» What to produce: Please retype the records below exactly as they appear, but leave out the pictures.

(Stored data entries)
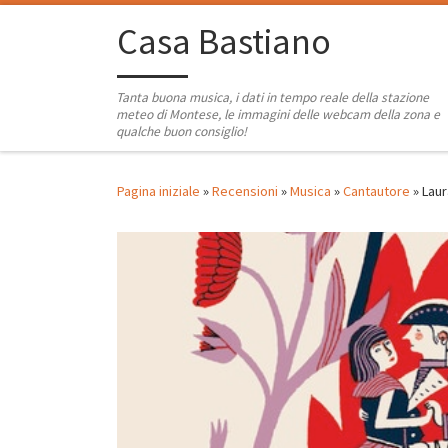
Passa al contenuto
Casa Bastiano
Tanta buona musica, i dati in tempo reale della stazione
meteo di Montese, le immagini delle webcam della zona e
qualche buon consiglio!
Pagina iniziale
»
Recensioni
»
Musica
»
Cantautore
»
Laur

» Task solution:
Passa al contenuto
Casa Bastiano
Tanta buona musica, i dati in tempo reale della stazione
meteo di Montese, le immagini delle webcam della zona e
qualche buon consiglio!
Pagina iniziale
»
Recensioni
»
Musica
»
Cantautore
»
Laur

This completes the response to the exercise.